In my last article, I discussed the importance of having a subjective sense of place in one’s life and the pathological reactions of those people who don’t.  I left out one pathological reaction and that is going to be the subject of this article.  I’m talking about the dangerous need to support, identify with and psychologically merge with a right-wing populist autocrat like Trump.  Paradoxically, if anything, Trump has destroyed his followers’ connection to place by his repeatedly challenging the election that caused him to lose the presidency.  Because, by extension, if the election was flawed in so many different ways, then how can one trust the results of any election, particularly one where the conservative republican candidate loses.  But if one can no longer find a place in a foundational system like the American election system, there is only one way to compensate and that is to merge with a candidate who not only created a diagnosis for a problem (Too much corruption, incompetence and bad policies) but offered himself as the only person who could get rid of the problem.  To the extent that people believed in him, and a lot of people believed in him, they found a place for themselves on Trump’s bandwagon.
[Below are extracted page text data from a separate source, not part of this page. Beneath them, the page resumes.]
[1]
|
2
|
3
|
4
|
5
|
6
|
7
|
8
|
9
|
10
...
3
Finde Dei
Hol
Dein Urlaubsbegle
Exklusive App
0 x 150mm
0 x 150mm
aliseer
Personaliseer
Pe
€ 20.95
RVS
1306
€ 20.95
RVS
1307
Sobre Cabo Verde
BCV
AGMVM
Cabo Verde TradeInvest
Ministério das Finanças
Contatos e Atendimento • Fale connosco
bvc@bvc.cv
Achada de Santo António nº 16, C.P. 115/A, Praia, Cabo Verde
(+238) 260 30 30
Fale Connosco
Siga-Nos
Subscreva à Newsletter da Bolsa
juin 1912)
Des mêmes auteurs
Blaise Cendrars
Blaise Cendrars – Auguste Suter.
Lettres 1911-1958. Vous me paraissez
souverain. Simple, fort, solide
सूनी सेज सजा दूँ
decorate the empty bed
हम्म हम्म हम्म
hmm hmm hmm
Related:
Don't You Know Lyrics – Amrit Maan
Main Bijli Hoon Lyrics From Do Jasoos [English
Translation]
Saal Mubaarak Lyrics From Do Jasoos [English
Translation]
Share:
That which defines Trump’s movement as a solid place is that he has frightened practically the whole Republican Party to move there and root within it.  

On one level, I know this seems to contradict what I have said about Trump in previous articles, about how his unpredictable changes of opinion and policies shocked his followers out of their numbness in what was for them an enjoyable  way.  Perhaps a good metaphor to explain this contradiction is that if his followers are like riders of a bucking bronco, it’s not a real bronco they are riding, but rather a mechanical bull where there is padding all around the floor to prevent anyone from getting hurt.  So, the riders get shock therapy but with a certain amount of padded grounding at the same time.  A defined discrete padded grounding that gives them a sense of place.  

This contrasts a lot with the kind of place the Democrats are presenting to their members.  Biden and the Democrats are also presenting shocks, but these are not shocks that they had planned to create.  I am thinking of two matters.  First there was the disorderly departure from Afghanistan.  Most Americans wanted to leave Afghanistan, but not the way it was handled.  The Afghan army collapsed, the Taliban took over much faster than anticipated, and too many Americans and Afghans who worked for the Americans have had difficulty leaving the country.  This was not a planned shock for the democrats.  Rather it was like a big unplanned dizzying fall.  A fall into an experiential vacuum.

Then there is the matter of the two major bills Biden wants to pass: the hard infrastructure bill (roads, bridges, etc.) and the soft infrastructure bill (climate change, free childcare, etc.)  Unforeseen I’m sure when these bills were created, there are two senators – Joe Manchin and Kyrsten Sinema – who have been gumming up the works by refusing to support the soft infrastructure bill as presented.  Other moderates in both the Senate and the House have some concerns, but not to the point of impeding the passage of this bill.  At any rate because of the resulting friction that has been created, the Democratic Party is increasing appearing to be a fractious unstable party, where the shocks created are simply uncomfortable rather than invigorating and the notion of the Democratic Party as a place to ground in is diminishing more and more.  So many people who wanted an alternative to Trump are psychologically having difficulties doing it with the Democratic Party.

For years, the Democrats have promoted themselves as the big tent party, the inclusive party that can hold people of many different variations and shifts from the major ideas and beliefs that supposedly give Democrats a certain coherence.  But at a time when modern society threatens to fragment over many issues, at least partly as a result of the numbness in which people of modern technological society are immersed, people are desperate for leadership to act as a focal point, a beacon that can pull them forward and help eliminate this sense of numbness, and help to mold them into a modern organic group.  Trump is able at least to pretend to that.  He gives people a strong though intermittent sense of life through the shocks he creates from abrupt changes as well as a sense of bonding through the sense of personal connection that emanates from him.  I hope the Democrats get their act together and create a subjective sense of space, a place that is vibrant and coherent for their supporters.  If not, either Trump or a Trump wannabe could become president in the U.S. again.  And then, as our country falls apart from racial, ethnic and class divisions, the last thing we will be worrying about is life being too frictionless and mediated.